Work required:
Reproduce the lines running from the line with "Rendered at 1500 by 844 pixels." to the line with "list Comunicación de", both included, character for character.

Dataset records:
%%

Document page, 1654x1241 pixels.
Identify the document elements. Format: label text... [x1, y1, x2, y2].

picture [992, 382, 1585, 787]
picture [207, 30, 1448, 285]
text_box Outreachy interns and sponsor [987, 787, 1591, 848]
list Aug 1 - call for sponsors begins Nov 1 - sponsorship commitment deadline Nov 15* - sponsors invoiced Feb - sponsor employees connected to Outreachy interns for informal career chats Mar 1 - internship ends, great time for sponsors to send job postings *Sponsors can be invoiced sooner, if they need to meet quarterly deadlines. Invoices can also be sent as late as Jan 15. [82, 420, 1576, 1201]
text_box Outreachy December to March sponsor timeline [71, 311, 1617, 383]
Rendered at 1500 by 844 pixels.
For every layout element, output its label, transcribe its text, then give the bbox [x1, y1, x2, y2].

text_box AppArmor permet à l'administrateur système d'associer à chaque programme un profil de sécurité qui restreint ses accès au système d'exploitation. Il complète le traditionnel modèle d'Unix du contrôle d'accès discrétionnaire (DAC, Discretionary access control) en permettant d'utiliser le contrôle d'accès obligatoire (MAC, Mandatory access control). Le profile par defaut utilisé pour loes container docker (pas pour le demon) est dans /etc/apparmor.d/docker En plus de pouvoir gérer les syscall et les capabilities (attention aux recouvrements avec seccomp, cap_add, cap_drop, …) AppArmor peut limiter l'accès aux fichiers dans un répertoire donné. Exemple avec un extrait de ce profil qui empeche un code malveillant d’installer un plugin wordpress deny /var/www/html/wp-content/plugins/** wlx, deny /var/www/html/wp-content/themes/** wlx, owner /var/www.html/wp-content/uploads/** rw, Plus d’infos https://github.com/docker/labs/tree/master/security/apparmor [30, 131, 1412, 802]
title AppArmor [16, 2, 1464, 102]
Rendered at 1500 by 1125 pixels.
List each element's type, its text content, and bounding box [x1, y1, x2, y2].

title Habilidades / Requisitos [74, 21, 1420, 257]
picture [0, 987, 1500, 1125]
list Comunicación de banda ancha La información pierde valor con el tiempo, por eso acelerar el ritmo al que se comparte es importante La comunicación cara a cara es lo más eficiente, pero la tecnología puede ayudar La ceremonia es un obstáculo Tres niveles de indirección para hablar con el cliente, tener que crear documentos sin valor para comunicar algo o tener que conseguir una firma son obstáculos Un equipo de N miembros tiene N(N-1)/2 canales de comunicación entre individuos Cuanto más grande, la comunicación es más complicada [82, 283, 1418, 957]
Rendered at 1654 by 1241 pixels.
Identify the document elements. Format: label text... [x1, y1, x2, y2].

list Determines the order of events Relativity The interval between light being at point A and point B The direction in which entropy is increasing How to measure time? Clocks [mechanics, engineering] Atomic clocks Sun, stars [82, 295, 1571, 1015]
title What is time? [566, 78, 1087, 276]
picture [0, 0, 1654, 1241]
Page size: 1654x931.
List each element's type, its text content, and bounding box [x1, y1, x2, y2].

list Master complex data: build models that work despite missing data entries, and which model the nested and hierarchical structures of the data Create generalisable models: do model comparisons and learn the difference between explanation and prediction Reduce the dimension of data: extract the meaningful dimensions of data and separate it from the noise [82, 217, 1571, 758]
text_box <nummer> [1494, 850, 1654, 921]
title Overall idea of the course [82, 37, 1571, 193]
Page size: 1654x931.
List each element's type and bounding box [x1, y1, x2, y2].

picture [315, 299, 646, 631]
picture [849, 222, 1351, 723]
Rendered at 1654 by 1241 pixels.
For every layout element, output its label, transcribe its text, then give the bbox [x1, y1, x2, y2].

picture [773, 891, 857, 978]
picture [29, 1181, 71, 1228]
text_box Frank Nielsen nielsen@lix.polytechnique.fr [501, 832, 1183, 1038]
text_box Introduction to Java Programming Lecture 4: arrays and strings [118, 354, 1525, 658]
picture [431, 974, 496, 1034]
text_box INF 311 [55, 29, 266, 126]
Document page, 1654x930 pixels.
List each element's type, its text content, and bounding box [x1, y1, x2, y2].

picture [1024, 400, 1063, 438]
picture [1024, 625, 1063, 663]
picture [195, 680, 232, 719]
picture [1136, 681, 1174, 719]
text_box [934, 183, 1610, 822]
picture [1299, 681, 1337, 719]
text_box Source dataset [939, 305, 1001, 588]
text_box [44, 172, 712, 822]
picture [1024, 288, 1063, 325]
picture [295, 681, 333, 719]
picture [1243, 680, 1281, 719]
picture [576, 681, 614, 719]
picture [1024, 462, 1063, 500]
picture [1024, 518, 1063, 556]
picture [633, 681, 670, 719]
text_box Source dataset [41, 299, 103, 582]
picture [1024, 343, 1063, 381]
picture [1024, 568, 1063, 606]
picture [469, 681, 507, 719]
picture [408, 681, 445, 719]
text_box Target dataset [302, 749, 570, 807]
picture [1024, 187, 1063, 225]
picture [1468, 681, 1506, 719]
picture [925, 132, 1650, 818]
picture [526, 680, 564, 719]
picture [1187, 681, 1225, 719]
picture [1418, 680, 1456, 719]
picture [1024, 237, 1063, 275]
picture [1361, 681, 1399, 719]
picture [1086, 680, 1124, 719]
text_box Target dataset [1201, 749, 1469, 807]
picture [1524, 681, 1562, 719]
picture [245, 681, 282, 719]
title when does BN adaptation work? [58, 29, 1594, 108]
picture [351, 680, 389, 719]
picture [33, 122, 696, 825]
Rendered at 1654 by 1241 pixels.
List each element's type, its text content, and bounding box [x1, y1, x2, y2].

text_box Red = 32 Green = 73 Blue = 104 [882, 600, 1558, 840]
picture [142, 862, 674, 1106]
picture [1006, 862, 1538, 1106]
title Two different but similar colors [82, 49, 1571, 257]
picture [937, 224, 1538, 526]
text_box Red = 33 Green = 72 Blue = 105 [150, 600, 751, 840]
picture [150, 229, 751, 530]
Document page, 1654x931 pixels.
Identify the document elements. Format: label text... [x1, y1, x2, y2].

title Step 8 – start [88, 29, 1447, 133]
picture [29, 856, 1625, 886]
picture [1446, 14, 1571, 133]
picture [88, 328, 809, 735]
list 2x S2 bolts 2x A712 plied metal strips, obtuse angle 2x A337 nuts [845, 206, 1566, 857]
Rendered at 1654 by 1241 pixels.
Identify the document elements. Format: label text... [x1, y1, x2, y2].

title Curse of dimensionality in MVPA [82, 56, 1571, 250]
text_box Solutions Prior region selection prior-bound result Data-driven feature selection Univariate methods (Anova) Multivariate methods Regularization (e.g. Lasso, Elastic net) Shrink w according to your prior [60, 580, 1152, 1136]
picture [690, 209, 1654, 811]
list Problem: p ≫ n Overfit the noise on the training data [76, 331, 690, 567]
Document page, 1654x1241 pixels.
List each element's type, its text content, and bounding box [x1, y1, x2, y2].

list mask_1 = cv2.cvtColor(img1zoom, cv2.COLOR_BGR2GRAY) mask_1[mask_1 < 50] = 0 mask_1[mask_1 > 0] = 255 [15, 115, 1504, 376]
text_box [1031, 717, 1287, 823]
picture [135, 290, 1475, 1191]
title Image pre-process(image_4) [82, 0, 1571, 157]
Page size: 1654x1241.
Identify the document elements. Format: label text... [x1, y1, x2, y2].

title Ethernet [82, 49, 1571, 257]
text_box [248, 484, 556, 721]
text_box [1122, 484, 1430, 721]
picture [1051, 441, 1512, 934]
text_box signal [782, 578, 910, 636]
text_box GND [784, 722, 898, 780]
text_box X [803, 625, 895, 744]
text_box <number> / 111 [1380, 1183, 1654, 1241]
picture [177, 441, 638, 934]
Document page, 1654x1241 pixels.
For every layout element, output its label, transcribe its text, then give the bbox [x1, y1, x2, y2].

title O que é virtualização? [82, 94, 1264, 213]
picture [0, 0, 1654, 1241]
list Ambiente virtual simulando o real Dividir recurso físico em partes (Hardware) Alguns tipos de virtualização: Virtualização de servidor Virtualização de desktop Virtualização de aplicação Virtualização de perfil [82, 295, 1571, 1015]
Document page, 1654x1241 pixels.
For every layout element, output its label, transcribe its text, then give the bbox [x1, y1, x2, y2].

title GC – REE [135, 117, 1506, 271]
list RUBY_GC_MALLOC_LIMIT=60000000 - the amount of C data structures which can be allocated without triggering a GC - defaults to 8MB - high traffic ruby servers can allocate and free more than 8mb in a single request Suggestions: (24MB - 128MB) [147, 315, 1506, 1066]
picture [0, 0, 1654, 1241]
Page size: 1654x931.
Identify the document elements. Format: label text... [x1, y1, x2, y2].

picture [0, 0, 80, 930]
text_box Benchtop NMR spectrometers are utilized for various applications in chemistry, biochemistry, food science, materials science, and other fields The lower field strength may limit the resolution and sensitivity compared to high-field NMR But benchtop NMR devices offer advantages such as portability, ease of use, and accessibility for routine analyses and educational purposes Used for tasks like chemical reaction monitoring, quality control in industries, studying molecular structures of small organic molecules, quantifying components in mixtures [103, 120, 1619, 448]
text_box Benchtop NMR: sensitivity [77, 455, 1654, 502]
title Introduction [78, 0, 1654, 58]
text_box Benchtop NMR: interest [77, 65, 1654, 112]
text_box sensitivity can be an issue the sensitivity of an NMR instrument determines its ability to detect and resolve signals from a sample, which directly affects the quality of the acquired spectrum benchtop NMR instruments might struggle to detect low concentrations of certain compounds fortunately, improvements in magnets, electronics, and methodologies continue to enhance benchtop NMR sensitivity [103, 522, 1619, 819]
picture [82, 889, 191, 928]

%%

The answer:
Rendered at 1500 by 844 pixels.
For every layout element, output its label, transcribe its text, then give the bbox [x1, y1, x2, y2].

text_box AppArmor permet à l'administrateur système d'associer à chaque programme un profil de sécurité qui restreint ses accès au système d'exploitation. Il complète le traditionnel modèle d'Unix du contrôle d'accès discrétionnaire (DAC, Discretionary access control) en permettant d'utiliser le contrôle d'accès obligatoire (MAC, Mandatory access control). Le profile par defaut utilisé pour loes container docker (pas pour le demon) est dans /etc/apparmor.d/docker En plus de pouvoir gérer les syscall et les capabilities (attention aux recouvrements avec seccomp, cap_add, cap_drop, …) AppArmor peut limiter l'accès aux fichiers dans un répertoire donné. Exemple avec un extrait de ce profil qui empeche un code malveillant d’installer un plugin wordpress deny /var/www/html/wp-content/plugins/** wlx, deny /var/www/html/wp-content/themes/** wlx, owner /var/www.html/wp-content/uploads/** rw, Plus d’infos https://github.com/docker/labs/tree/master/security/apparmor [30, 131, 1412, 802]
title AppArmor [16, 2, 1464, 102]
Rendered at 1500 by 1125 pixels.
List each element's type, its text content, and bounding box [x1, y1, x2, y2].

title Habilidades / Requisitos [74, 21, 1420, 257]
picture [0, 987, 1500, 1125]
list Comunicación de banda ancha La información pierde valor con el tiempo, por eso acelerar el ritmo al que se comparte es importante La comunicación cara a cara es lo más eficiente, pero la tecnología puede ayudar La ceremonia es un obstáculo Tres niveles de indirección para hablar con el cliente, tener que crear documentos sin valor para comunicar algo o tener que conseguir una firma son obstáculos Un equipo de N miembros tiene N(N-1)/2 canales de comunicación entre individuos Cuanto más grande, la comunicación es más complicada [82, 283, 1418, 957]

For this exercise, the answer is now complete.